Re: Many SSTables only on one node

2018-04-09 Thread kurt greaves
If there were no other messages about anti-compaction similar to:
>
> SSTable YYY (ranges) will be anticompacted on range [range]


Then no anti-compaction needed to occur and yes, it was not the cause.

On 5 April 2018 at 13:52, Dmitry Simonov  wrote:

> Hi, Evelyn!
>
> I've found the following messages:
>
> INFO RepairRunnable.java Starting repair command #41, repairing keyspace
> XXX with repair options (parallelism: parallel, primary range: false,
> incremental: false, job threads: 1, ColumnFamilies: [YYY], dataCenters: [],
> hosts: [], # of ranges: 768)
> INFO CompactionExecutor:6 CompactionManager.java Starting anticompaction
> for XXX.YYY on 5132/5846 sstables
>
> After that many similar messages go:
> SSTable BigTableReader(path='/mnt/cassandra/data/XXX/YYY-
> 4c12fd9029e611e8810ac73ddacb37d1/lb-12688-big-Data.db') fully contained
> in range (-9223372036854775808,-9223372036854775808], mutating repairedAt
> instead of anticompacting
>
> Does it means that anti-compaction is not the cause?
>
> 2018-04-05 18:01 GMT+05:00 Evelyn Smith :
>
>> It might not be what cause it here. But check your logs for
>> anti-compactions.
>>
>>
>> On 5 Apr 2018, at 8:35 pm, Dmitry Simonov  wrote:
>>
>> Thank you!
>> I'll check this out.
>>
>> 2018-04-05 15:00 GMT+05:00 Alexander Dejanovski :
>>
>>> 40 pending compactions is pretty high and you should have way less than
>>> that most of the time, otherwise it means that compaction is not keeping up
>>> with your write rate.
>>>
>>> If you indeed have SSDs for data storage, increase your compaction
>>> throughput to 100 or 200 (depending on how the CPUs handle the load). You
>>> can experiment with compaction throughput using : nodetool
>>> setcompactionthroughput 100
>>>
>>> You can raise the number of concurrent compactors as well and set it to
>>> a value between 4 and 6 if you have at least 8 cores and CPUs aren't
>>> overwhelmed.
>>>
>>> I'm not sure why you ended up with only one node having 6k SSTables and
>>> not the others, but you should apply the above changes so that you can
>>> lower the number of pending compactions and see if it prevents the issue
>>> from happening again.
>>>
>>> Cheers,
>>>
>>>
>>> On Thu, Apr 5, 2018 at 11:33 AM Dmitry Simonov 
>>> wrote:
>>>
 Hi, Alexander!

 SizeTieredCompactionStrategy is used for all CFs in problematic
 keyspace.
 Current compaction throughput is 16 MB/s (default value).

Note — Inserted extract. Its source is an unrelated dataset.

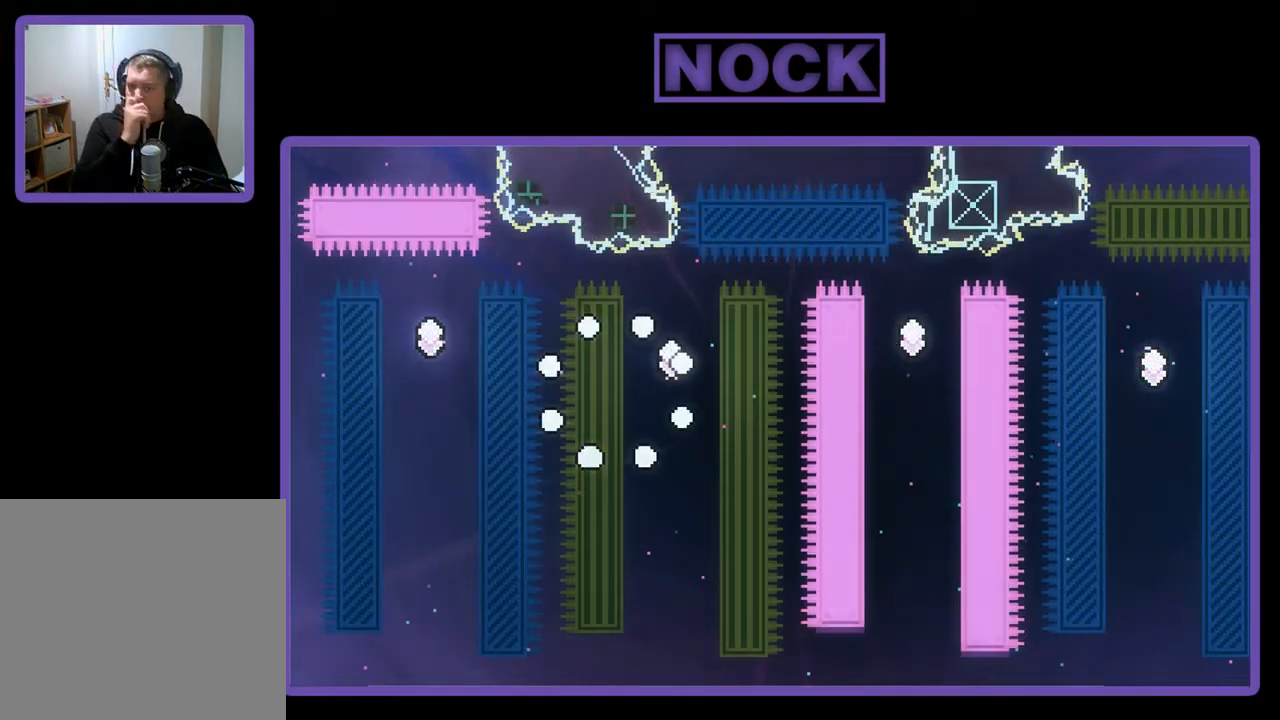
{"buttons": [], "left_stick": "center", "events": []}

 We always have about 40 pending and 2 active "CompactionExecutor" tasks
 in "tpstats".
 Mostly because of another (bigger) keyspace in this cluster.
 But the situation is the same on each node.

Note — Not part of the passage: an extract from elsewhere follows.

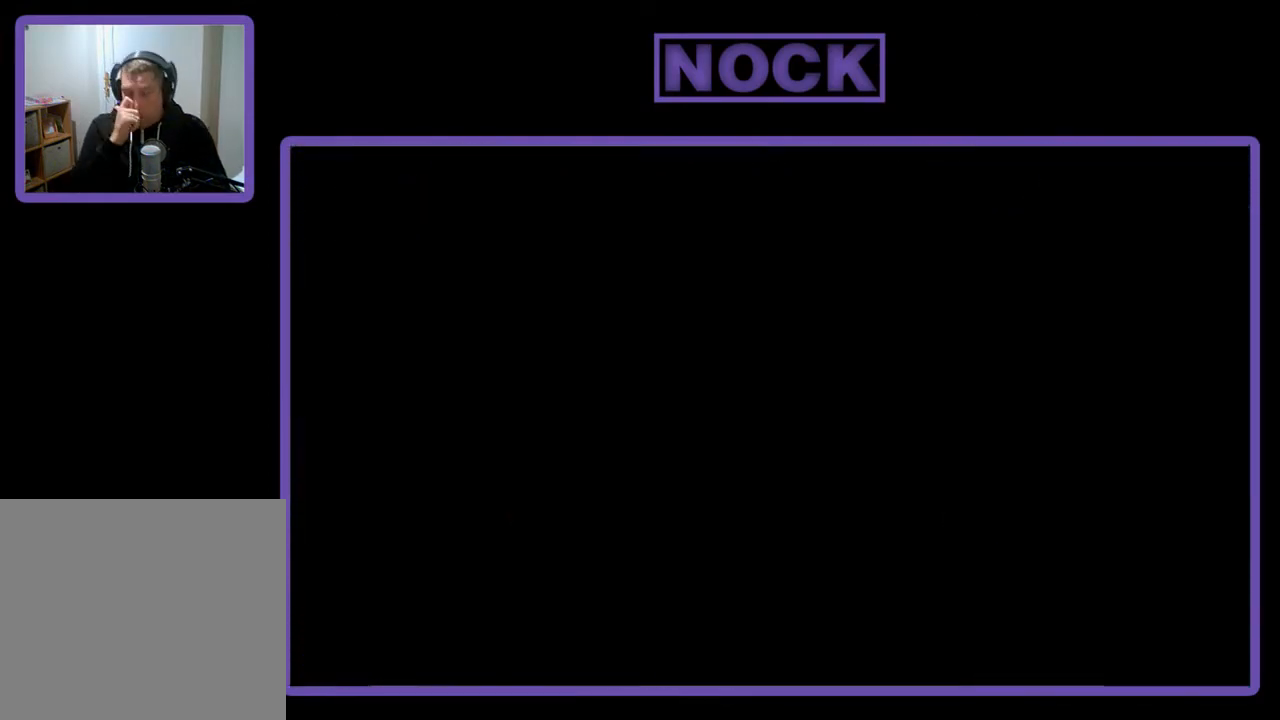
{"buttons": [], "left_stick": "center", "events": []}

 According to "nodetool compactionhistory", compactions on this CF run
 (sometimes several times per day, sometimes one time per day, the last run
 was yesterday).
 We run "repair -full" regulary for this keyspace (every 24 hours on
 each node), because gc_grace_seconds is set to 24 hours.

 Should we consider increasing compaction throughput and
 "concurrent_compactors" (as recommended for SSDs) to keep
 "CompactionExecutor" pending tasks low?

 2018-04-05 14:09 GMT+05:00 Alexander Dejanovski :

> Hi Dmitry,
>
> could you tell us which compaction strategy that table is currently
> using ?
> Also, what is the compaction max throughput and is auto-compaction
> correctly enabled on that node ?
>
> Did you recently run repair ?
>
> Thanks,
>
> On Thu, Apr 5, 2018 at 10:53 AM Dmitry Simonov 
> wrote:
>
>> Hello!
>>
>> Could you please give some ideas on the following problem?
>>
>> We have a cluster with 3 nodes, running Cassandra 2.2.11.
>>
>> We've recently discovered high CPU usage on one cluster node, after
>> some investigation we found that number of sstables for one CF on it is
>> very big: 5800 sstables, on other nodes: 3 sstable.
>>
>> Data size in this keyspace was not very big ~100-200Mb per node.
>>
>> There is no such problem with other CFs of that keyspace.
>>
>> nodetool compact solved the issue as a quick-fix.
>>
>> But I'm wondering, what was the cause? How prevent it from repeating?
>>
>> --
>> Best Regards,
>> Dmitry Simonov
>>
> --
> -
> Alexander Dejanovski
> France
> @alexanderdeja
>
> Consultant
> Apache Cassandra Consulting
> http://www.thelastpickle.com
>



 --
 Best Regards,
 Dmitry Simonov

>>> --
>>> -
>>> Alexander Dejanovski
>>> France
>>> @alexanderdeja
>>>
>>> Consultant
>>> Apache Cassandra Consulting
>>> http://www.thelastpickle.com
>>>
>>
>>
>>
>> --
>> Best Regards,
>> Dmitry Simonov
>>
>>
>>
>
>
> --
> Best Regards,
> Dmitry 

Re: Can "data_file_directories" make use of multiple disks?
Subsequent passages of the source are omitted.